Prosze o porade jak ustawic? Skad mozna sie dowiedziec jakiej wersji kernala sie uzywa? Pamietam, ze jest taka komenda uname -r ale to chyba dziala tylko z wlaczonego systemu.

----------

## dylon

 *zygikuleczka wrote:*   

> Jestem o krok dalej...ale nadal nie jest to w pelni wlaczone czy jak kolega raczyl okreslic pierwszy boot. Dostaje takie cos...http://zapodaj.net/69b03fa00f4d.png.html
> 
> Prosze o porade jak ustawic? Skad mozna sie dowiedziec jakiej wersji kernala sie uzywa?
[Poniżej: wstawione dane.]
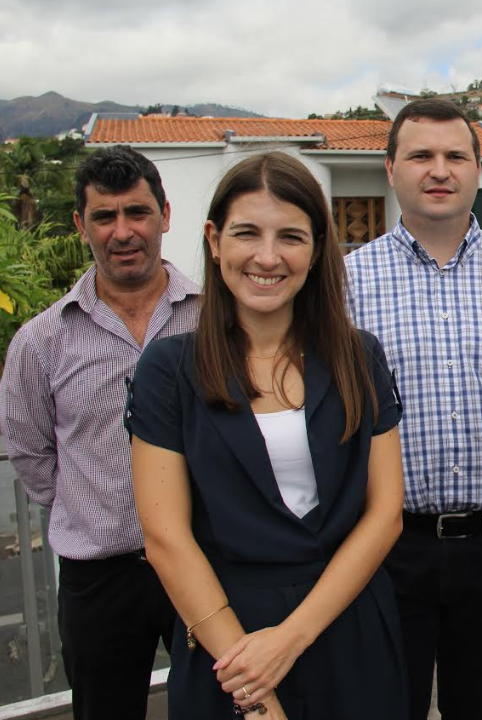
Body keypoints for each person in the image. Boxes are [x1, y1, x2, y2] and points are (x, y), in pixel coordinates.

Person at [126, 152, 407, 718]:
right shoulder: (168, 370)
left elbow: (385, 514)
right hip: (227, 640)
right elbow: (166, 539)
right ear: (214, 240)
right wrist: (253, 694)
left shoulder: (360, 358)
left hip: (348, 625)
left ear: (318, 249)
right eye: (247, 233)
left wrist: (291, 639)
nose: (268, 257)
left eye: (291, 237)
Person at [344, 98, 482, 720]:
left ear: (477, 168)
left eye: (455, 156)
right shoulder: (346, 283)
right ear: (390, 169)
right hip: (385, 550)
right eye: (421, 156)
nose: (439, 170)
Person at [0, 145, 198, 720]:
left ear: (165, 215)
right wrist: (92, 507)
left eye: (137, 212)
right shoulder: (42, 341)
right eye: (104, 216)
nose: (123, 231)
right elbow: (32, 454)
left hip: (203, 561)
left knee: (217, 704)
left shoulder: (214, 319)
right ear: (80, 224)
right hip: (99, 577)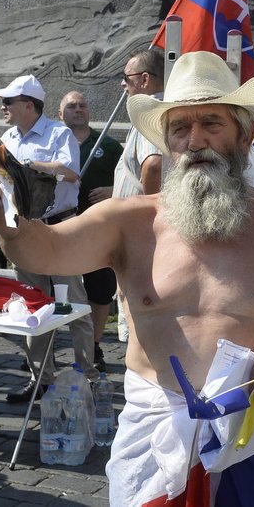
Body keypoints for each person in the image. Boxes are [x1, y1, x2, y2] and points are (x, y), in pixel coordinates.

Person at [0, 51, 254, 505]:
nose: (195, 141)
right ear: (166, 142)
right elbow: (46, 248)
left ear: (245, 135)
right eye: (180, 128)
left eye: (212, 123)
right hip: (155, 437)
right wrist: (5, 219)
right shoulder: (128, 222)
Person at [0, 75, 97, 403]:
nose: (3, 106)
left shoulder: (59, 132)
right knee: (31, 305)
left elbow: (70, 172)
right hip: (24, 228)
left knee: (74, 304)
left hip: (60, 228)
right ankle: (40, 377)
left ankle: (86, 376)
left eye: (9, 101)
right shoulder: (7, 136)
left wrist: (29, 165)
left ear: (28, 105)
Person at [59, 90, 123, 371]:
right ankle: (45, 348)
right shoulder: (55, 143)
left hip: (99, 230)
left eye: (83, 105)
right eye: (71, 106)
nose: (78, 109)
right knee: (57, 292)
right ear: (60, 114)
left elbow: (128, 178)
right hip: (63, 228)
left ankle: (93, 347)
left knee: (100, 291)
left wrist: (112, 190)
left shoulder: (107, 145)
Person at [111, 48, 166, 342]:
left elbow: (153, 165)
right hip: (142, 227)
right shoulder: (157, 111)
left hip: (141, 231)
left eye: (126, 78)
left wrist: (147, 215)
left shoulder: (148, 112)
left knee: (137, 318)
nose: (123, 85)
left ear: (144, 80)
Pamietam, ze jest taka komenda uname -r ale to chyba dziala tylko z wlaczonego systemu.

 

- grub jasno mowi jakiego pliku nie widzi, ale to dlaczego go nie widzi, juz takie jasne moze nie byc  :Smile:  Najpierw sprawdz czy taki plik "kernel-genkernel-x86-2.6.31-gentoo-r6" faktycznie jest w /boot

- wersje kernela sprawdzisz (bez dzialajacego systemu) np. poprzez nazwy plikow znajdujacych sie w /boot. Jesli tego nie masz to znaczy, ze... nie masz kernela  :Razz: 

Najlepiej olej genkernela i skompiluj sobie sam. To naprawde nie jest tak trudne jak niektorzy sugeruja  :Smile:  - wystarczy kilka/kilkanascie minut poczytac (nawet sam menuconfig ma malego helpa).
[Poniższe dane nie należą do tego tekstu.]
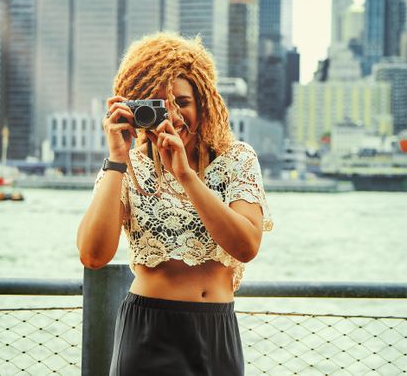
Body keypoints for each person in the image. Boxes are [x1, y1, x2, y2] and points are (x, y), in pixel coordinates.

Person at [76, 32, 273, 376]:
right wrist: (117, 158)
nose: (173, 116)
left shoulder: (237, 159)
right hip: (148, 333)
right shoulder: (128, 166)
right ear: (137, 110)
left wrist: (185, 175)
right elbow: (93, 255)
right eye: (157, 104)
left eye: (181, 102)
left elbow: (246, 245)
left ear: (203, 102)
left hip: (217, 333)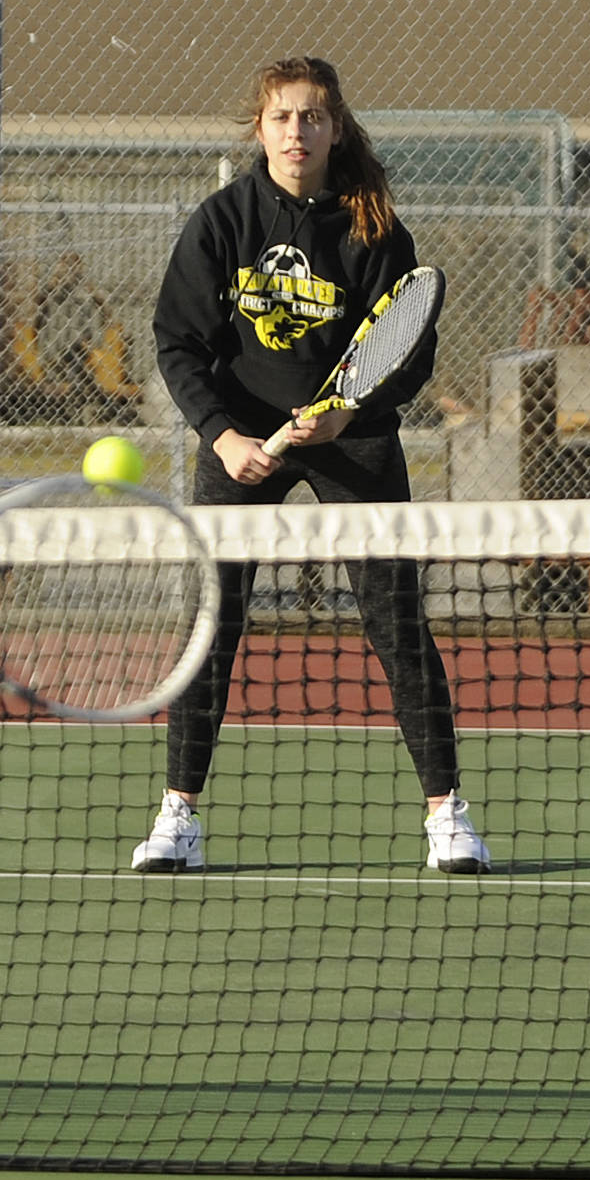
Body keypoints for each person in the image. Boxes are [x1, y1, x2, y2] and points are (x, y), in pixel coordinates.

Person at [132, 55, 490, 877]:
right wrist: (222, 435)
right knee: (210, 624)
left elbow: (409, 348)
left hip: (350, 438)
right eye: (283, 117)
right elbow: (178, 340)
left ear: (336, 128)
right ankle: (178, 816)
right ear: (259, 129)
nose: (298, 131)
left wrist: (347, 413)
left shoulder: (375, 231)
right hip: (243, 436)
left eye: (313, 116)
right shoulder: (223, 221)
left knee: (395, 619)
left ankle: (447, 817)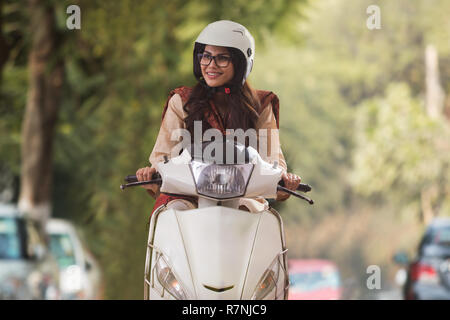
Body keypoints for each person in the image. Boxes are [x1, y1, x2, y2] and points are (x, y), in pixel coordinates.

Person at [136, 20, 301, 214]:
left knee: (259, 220)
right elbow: (162, 158)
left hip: (244, 200)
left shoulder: (261, 105)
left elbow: (272, 162)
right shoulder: (181, 101)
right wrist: (151, 174)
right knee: (172, 213)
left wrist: (284, 181)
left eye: (222, 58)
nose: (211, 65)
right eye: (206, 56)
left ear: (240, 64)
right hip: (187, 199)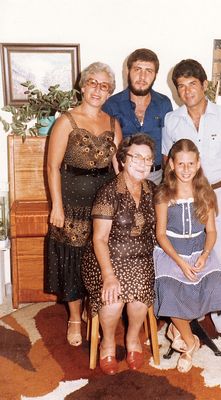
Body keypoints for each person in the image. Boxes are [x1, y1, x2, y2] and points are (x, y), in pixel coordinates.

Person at [162, 59, 221, 343]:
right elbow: (167, 162)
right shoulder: (172, 120)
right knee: (186, 253)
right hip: (181, 197)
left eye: (192, 84)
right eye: (181, 86)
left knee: (220, 254)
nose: (187, 91)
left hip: (216, 193)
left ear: (204, 85)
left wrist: (215, 191)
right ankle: (189, 314)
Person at [44, 62, 122, 347]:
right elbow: (52, 167)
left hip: (103, 207)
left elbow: (118, 168)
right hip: (72, 204)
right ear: (82, 85)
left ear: (109, 92)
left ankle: (95, 309)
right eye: (92, 82)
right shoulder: (66, 121)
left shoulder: (113, 124)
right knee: (72, 262)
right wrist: (57, 206)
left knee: (99, 258)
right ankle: (75, 317)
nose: (97, 90)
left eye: (104, 86)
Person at [81, 134, 156, 375]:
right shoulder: (108, 192)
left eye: (147, 158)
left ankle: (133, 339)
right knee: (113, 300)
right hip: (106, 259)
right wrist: (109, 275)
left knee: (138, 297)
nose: (142, 163)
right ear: (123, 159)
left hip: (141, 259)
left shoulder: (153, 190)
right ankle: (108, 342)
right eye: (136, 157)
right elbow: (99, 239)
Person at [154, 138, 221, 373]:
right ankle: (190, 343)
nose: (185, 169)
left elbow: (211, 231)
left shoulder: (205, 194)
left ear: (198, 165)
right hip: (170, 251)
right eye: (180, 164)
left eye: (190, 164)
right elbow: (160, 235)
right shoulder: (164, 195)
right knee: (169, 290)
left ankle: (177, 327)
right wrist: (179, 262)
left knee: (214, 285)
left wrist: (206, 255)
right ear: (172, 166)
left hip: (198, 248)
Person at [103, 48, 173, 185]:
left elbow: (169, 145)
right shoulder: (111, 105)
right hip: (123, 176)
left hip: (157, 178)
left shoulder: (164, 103)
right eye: (137, 69)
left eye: (148, 71)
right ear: (127, 71)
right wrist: (121, 181)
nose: (142, 77)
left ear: (155, 75)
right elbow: (107, 148)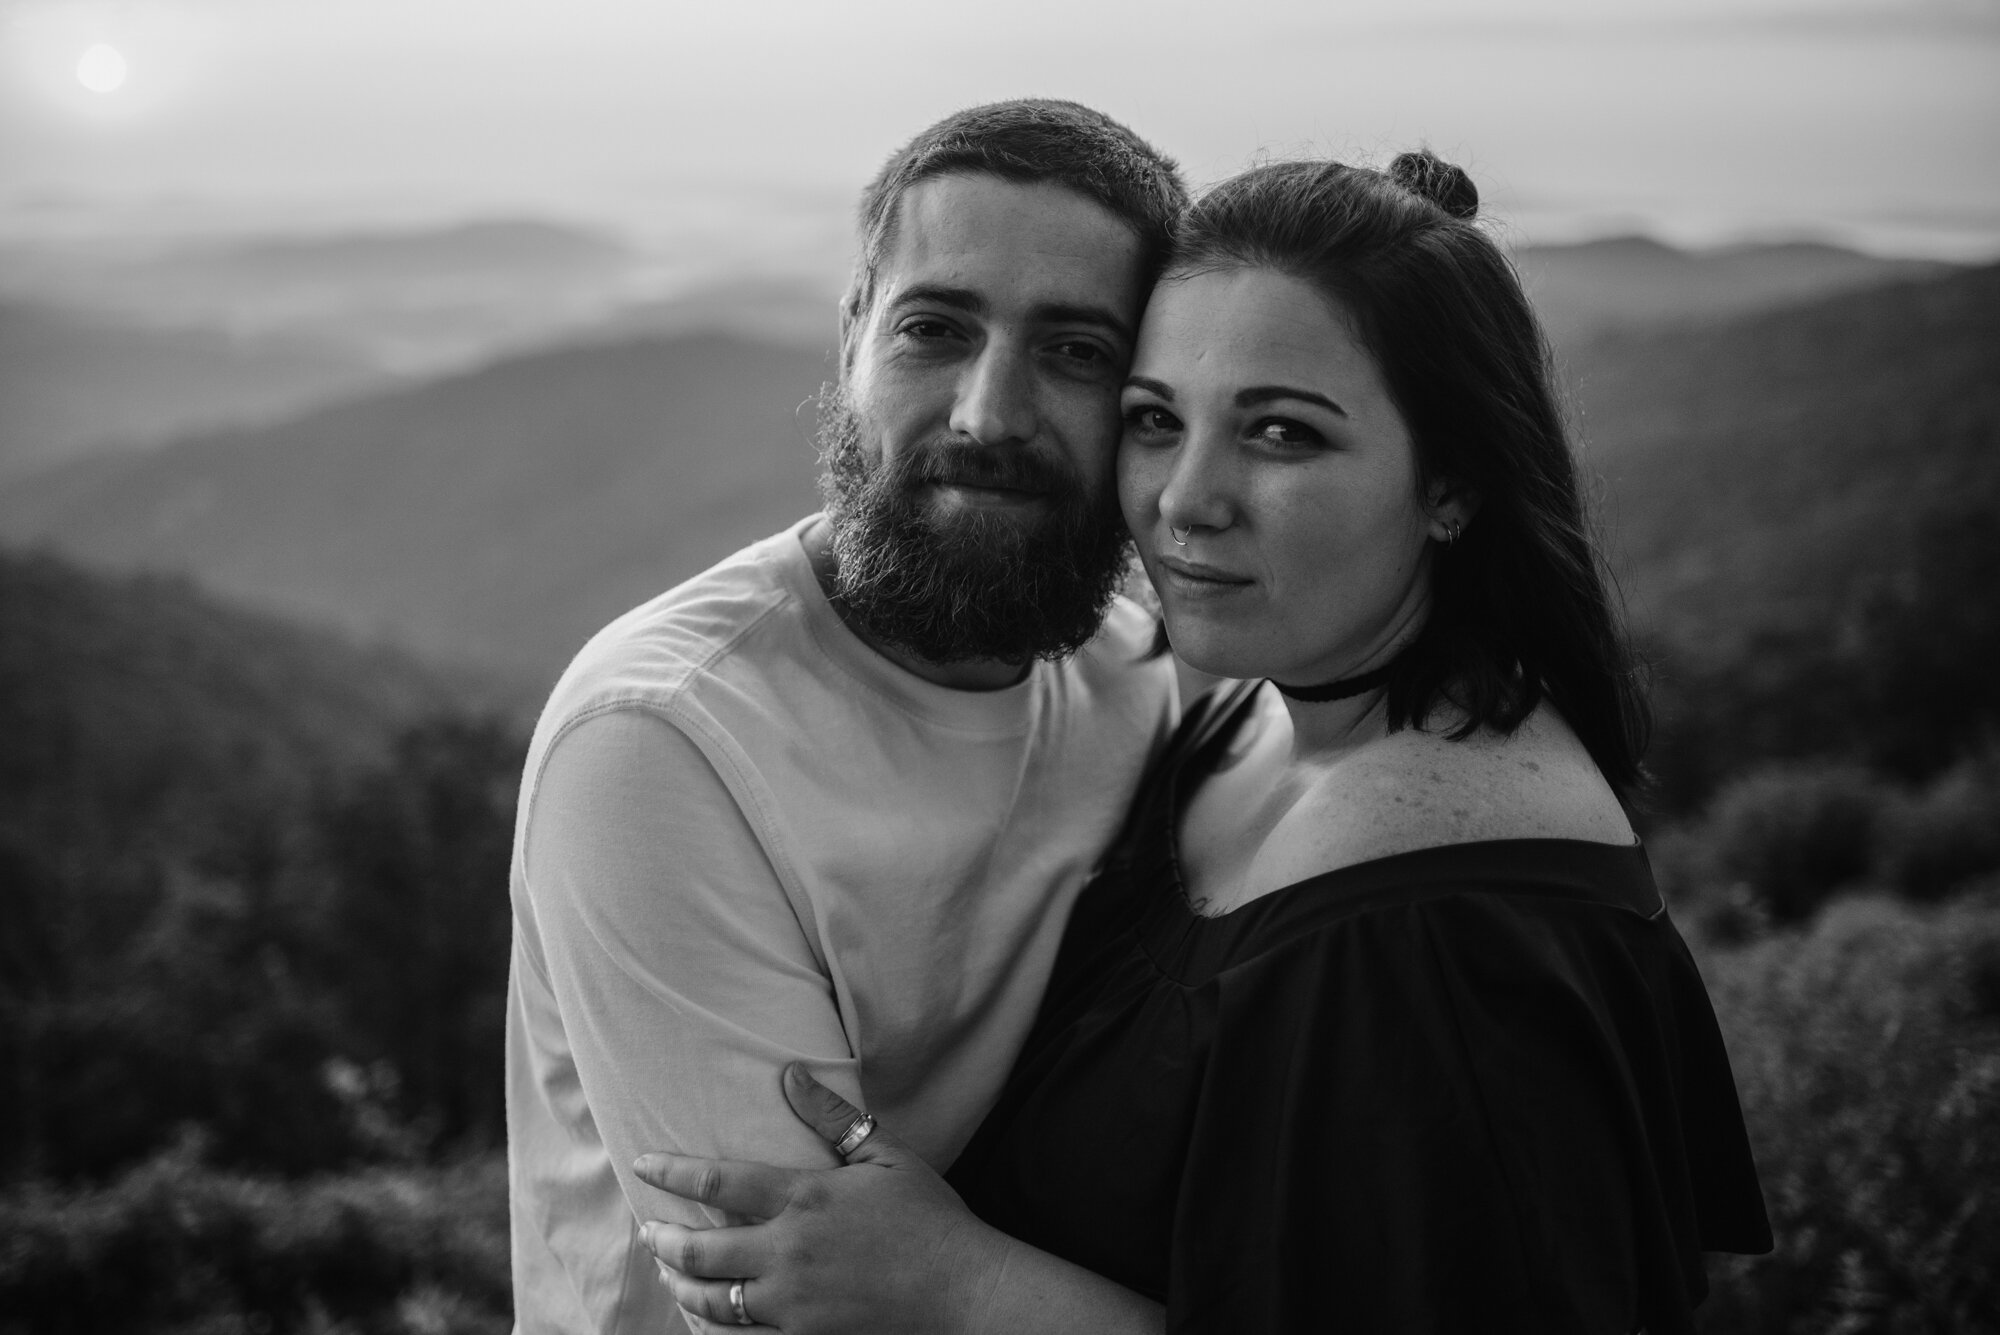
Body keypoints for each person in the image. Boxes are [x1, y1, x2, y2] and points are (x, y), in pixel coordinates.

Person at [631, 152, 1773, 1333]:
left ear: (1451, 484)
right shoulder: (1254, 712)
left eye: (1280, 434)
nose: (1185, 497)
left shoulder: (1438, 929)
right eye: (1152, 420)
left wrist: (961, 1287)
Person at [505, 99, 1189, 1334]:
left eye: (1077, 352)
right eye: (934, 329)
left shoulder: (1142, 677)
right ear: (850, 341)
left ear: (1150, 404)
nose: (987, 414)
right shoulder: (666, 741)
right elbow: (816, 1313)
- upewnij sie co do obslugi dyskow twardych. W dzisiejszych kernelach raczej bedziesz mial je nazwane sdX niz hdX

----------

## zygikuleczka

No faktycznie nie mam tego pliczku w /boot, zeby skompilowac musze powtorzyc cala instalacje?

----------

## SlashBeast

 *zygikuleczka wrote:*   

> No faktycznie nie mam tego pliczku w /boot, zeby skompilowac musze powtorzyc cala instalacje?

 

@dylon: Jakby przeczytal *normalny* handbook, nie zadawal by takich durnych pytan jak to, ktore wlasnie cytuje.

----------

## dylon

 *SlashBeast wrote:*   

> 
> 
> @dylon: Jakby przeczytal *normalny* handbook, nie zadawal by takich durnych pytan jak to, ktore wlasnie cytuje.

 

W quickinstall tez widze linijke "Install a kernel source (usually gentoo-sources), configure it, compile it and copy the arch/i386/boot/bzImage  file to /boot. " , wiec nie chodzi tu o to z jakiego zrodla korzystal tylko o magiczne "jakby przeczytal"  :Smile: 

----------

## tanasz

Wracając do tematu, proponuję po prostu po pojawieniu się GRUB> wpisać nazwę jajka i wystartuje. a po starcie grub.conf napisać.

POZDRO

----------